___ Extrait du texte

En juillet 2018, un employé de la coopérative de matériel agricole de Moréac, dans le Morbihan, était pris au piège d'un round baller et a trouvé la mort. La CUMA condamné en raison d'un dysfonctionnement connu de la machine, c'est au tour du constructeur, basé à Safran, dans le Loiret, de rendre des comptes
La juge des référés du tribunal administratif d'Orléans a rejeté la demande du constructeur de tracteurs John Deere, basé à Saran (Loiret), qui refusait de coopérer avec le ministère de l'Agriculture suite à la mort d'un salarié d'une Coopérative d'utilisation de matériel agricole (Cuma) de Moréac (Morbihan) en juillet 2018.
Pour rappel, un accident mortel était survenu en juillet 2018 à Réguiny (Morbihan) : un employé agricole de 52 ans de Remungol s'était retrouvé coincé dans une presse à round baller Cover Edge 864 alors qu'il ramassait de la paille, en raison d’un "dysfonctionnement" connu par le président de la Cuma.

______

Consigne: Prolongez l'article sur l'accident mortel de la Cuma de Moréac en reprenant juste après sa dernière phrase. La liste ci-dessous est un matériau indépendant de l'article.

___ Données présentées

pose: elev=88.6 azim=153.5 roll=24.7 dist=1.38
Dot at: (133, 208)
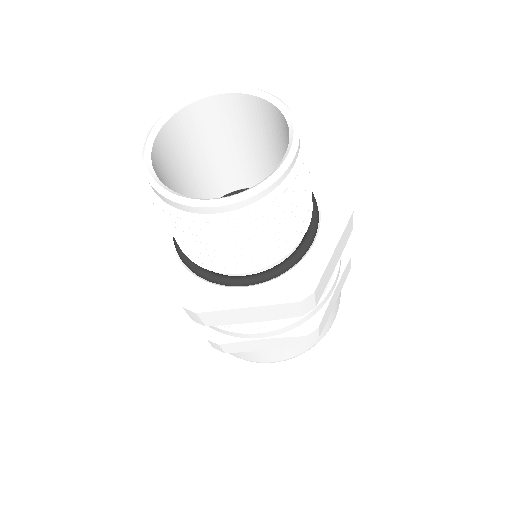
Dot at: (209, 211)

______

Résultat attendu:
À l’époque, la coopérative de Moréac avait été condamnée à 14.000 € d'amende, dont la moitié assortie d'un sursis, par le tribunal correctionnel de Vannes. Mais aujourd'hui, c'est le constructeur de la machine qui se retrouve devant la justice administrative : des "non-conformités" ont en fait été relevées sur la machine par les services de l'Inspection du travail.
Dans ce cadre le ministère de l'agriculture - qui est aussi "l'autorité française de surveillance du marché dans le domaine des machines agricoles", rappelle le tribunal - avait donc invité John Deere, le 29 juillet 2019, à "présenter ses observations".
Les échanges n'ont "pas permis de lever les doutes" sur la conformité
Mais les "divers échanges" intervenus n'avaient "pas permis de lever tous les doutes de l'administration sur la conformité de la machine en cause", relate la juge des référés du tribunal administratif d'Orléans, dans une ordonnance en date du 5 décembre 2022 qui vient d'être rendue publique.
John Deere avait alors au bout du compte été sommé de "faire part" à l'Etat, sous deux mois, des "solutions envisagées pour prévenir les risques découlant de cette non-conformité". Le constructeur devait aussi lui "communiquer les informations relatives à la période de commercialisation de la machine litigieuse", comme "sa durée de vie moyenne" ou "le nombre d'exemplaires mis en service sur le territoire français".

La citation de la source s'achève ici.